In all our projects we are laser-focused on creating information affluence
and measurably bridging the digital divide.
How can we collaborate with the people in this room to speed the work we are
doing? I have three specific recommendations: First, include broadcast
services such as digital radio, in ICT projects for development; second,
deploy digital radios with computers and printers in projects intended to bridge
the digital divide; and third promote the creation of local content to
drive development agendas.
80% of the earth’s inhabitants expect us to "vision" a solution
and will its realization. If a handful of people can birth a phenomenon like
WorldSpace, I am certain the people in this room can solve the problem behind
every problem plaguing 80% of the world’s human population. The issue
is not technology or money. It’s vision and will.

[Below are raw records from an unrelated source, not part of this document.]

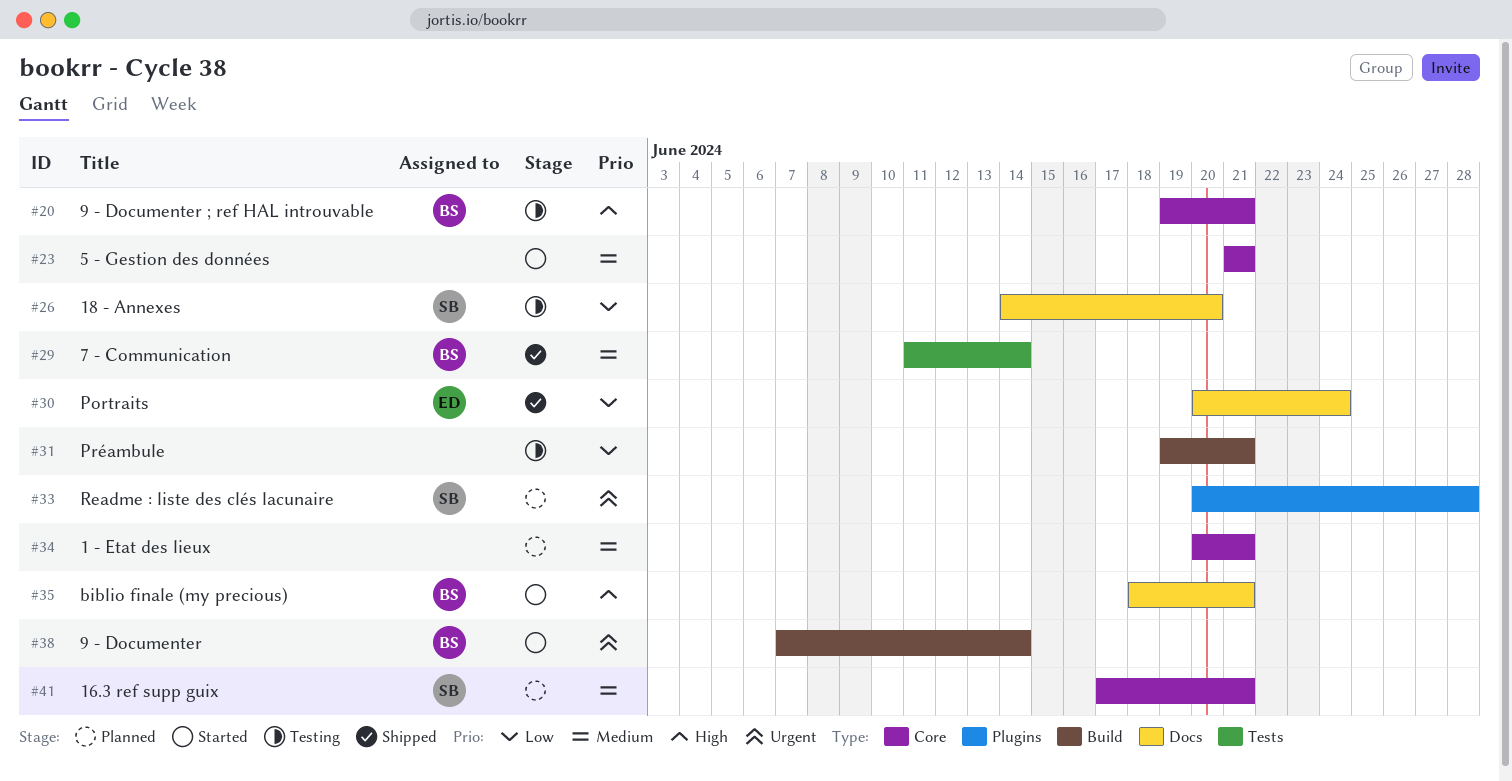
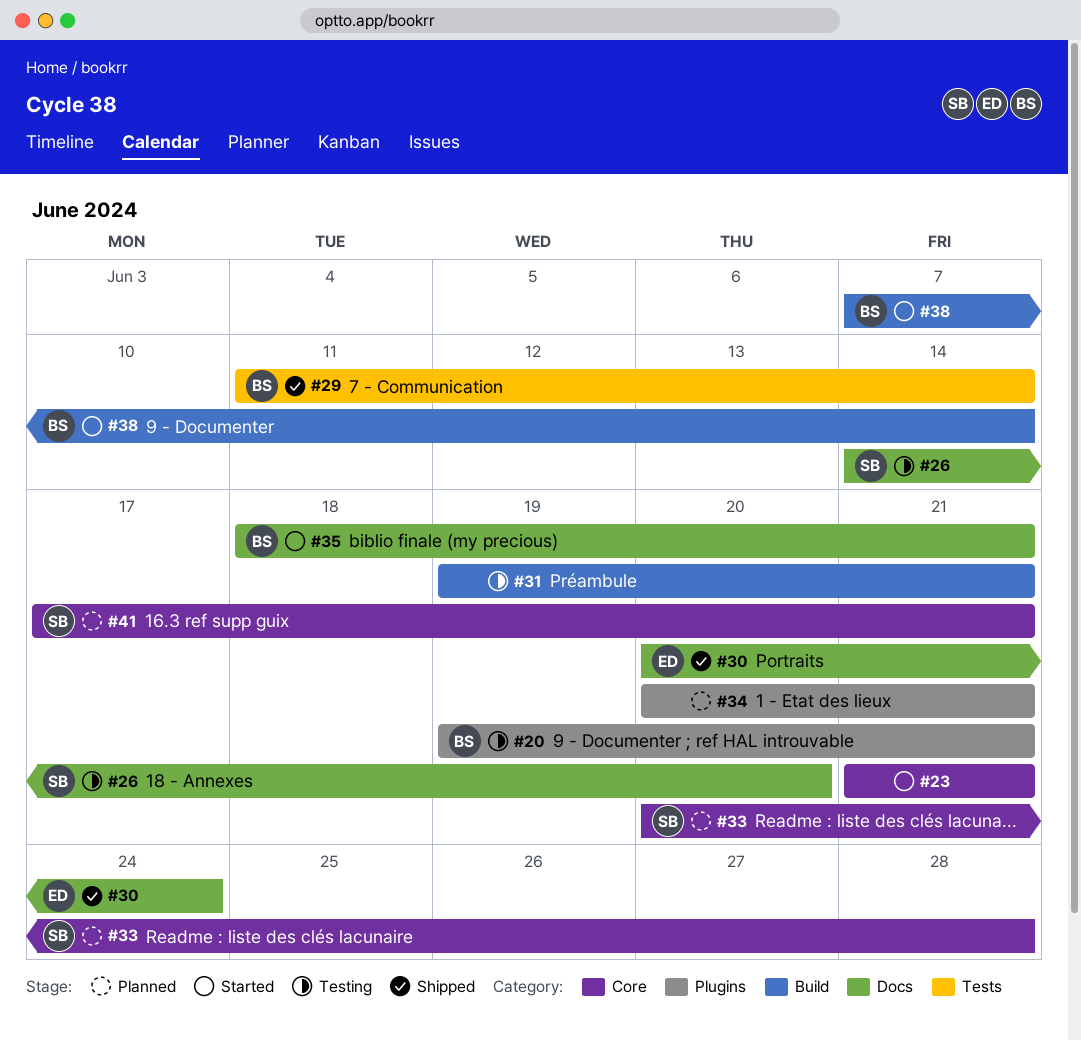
#20, label: Core -> Plugins
#33, label: Plugins -> Core
#34, label: Core -> Plugins

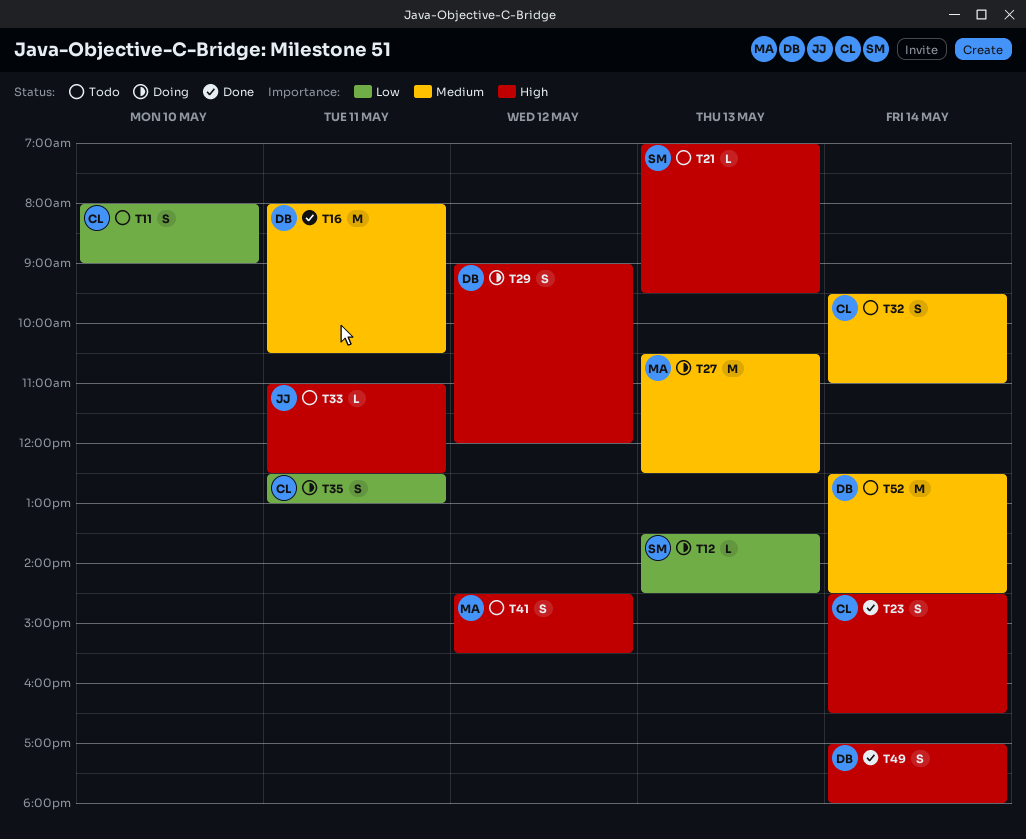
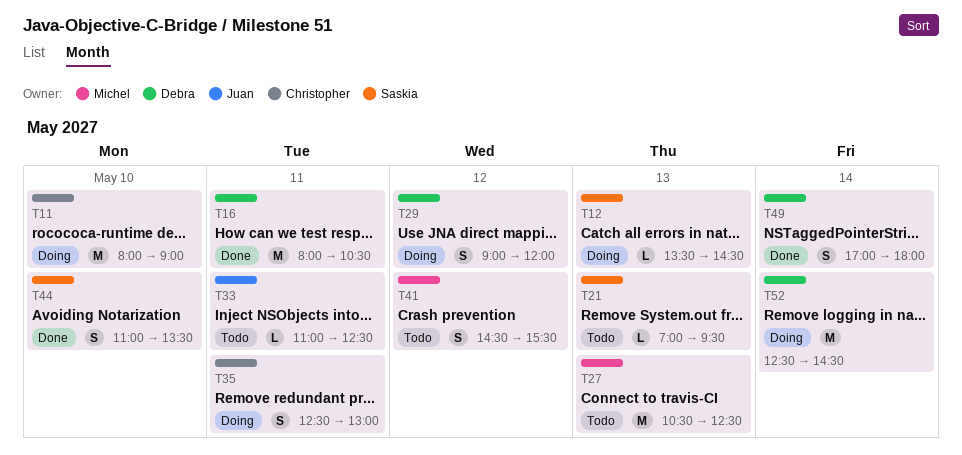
T11, status: Todo -> Doing
T11, estimate: S -> M
T23: present -> none
T27, status: Doing -> Todo
T32: present -> none
T44: none -> present
T52, status: Todo -> Doing

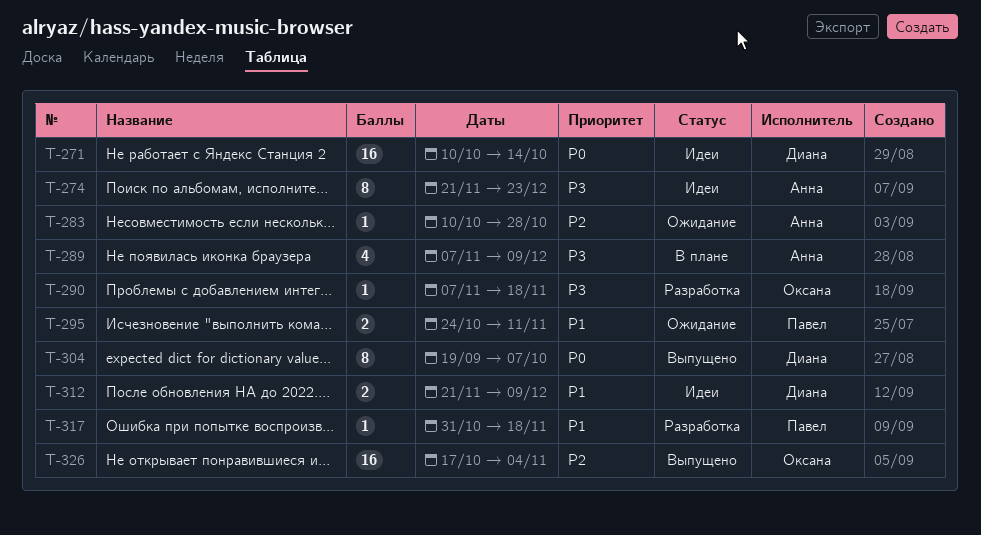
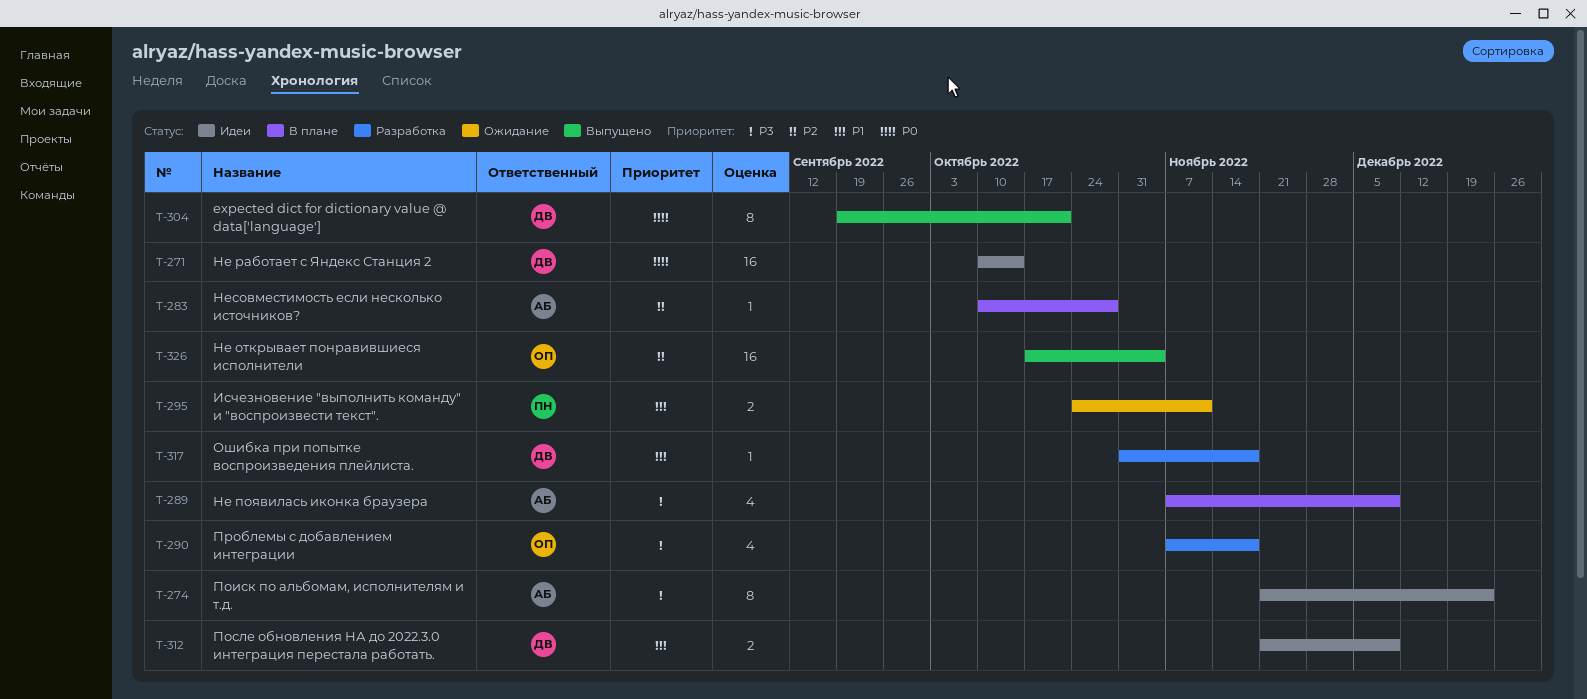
T-283, status: Ожидание -> В плане
T-290, estimate: 1 -> 4
T-304, due: Oct 7 -> Oct 21
T-317, owner: Павел -> Диана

In closing, I would like to suggest three principles that have served us well
in devising our contribution to bridging the digital divide. First, we should
agree to begin with the end in mind. The end is not the creation of commissions
and committees and reports. As Hemingway said don’t confuse movement with
action. The end is how we see our world, our vision of a final outcome that
measurably bridges the digital divide. "No wind blows for a ship without a
port of destination" said Montaigne. Let’s use this Conference to agree
on that port.
Second, let’s agree to not make "the perfect" enemy to "the
good enough." Some people worry we cannot provide an interactive multimedia
service to all our coverage area. We and our market, on the other hand, are
convinced our one-way service that is reaching millions of people with critical
information is good enough until better, and cost-effective solutions are
devised. Said Edmund Burke: "Nobody made a greater mistake than he who did
nothing because he could only do a little."
Third, never give up. You must know that this is something that can and must
get done, and when done will unleash a huge amount of human potential for the
benefit of all mankind. "What a piece of work is man" said Hamlet,
"how noble in reason! how infinite in faculty! in form and moving, how
express and admirable! in action how like an angel! in apprehension how like a
god! the beauty of the world! the paragon of animals!" Nearly 5 billion
human beings, each a great piece of work, abound our planet, waiting for the
people in this room to unlock their potential by visioning a solution that can
bridge the digital divide and willing its realization. It can get done and we
have everything we need to get it done.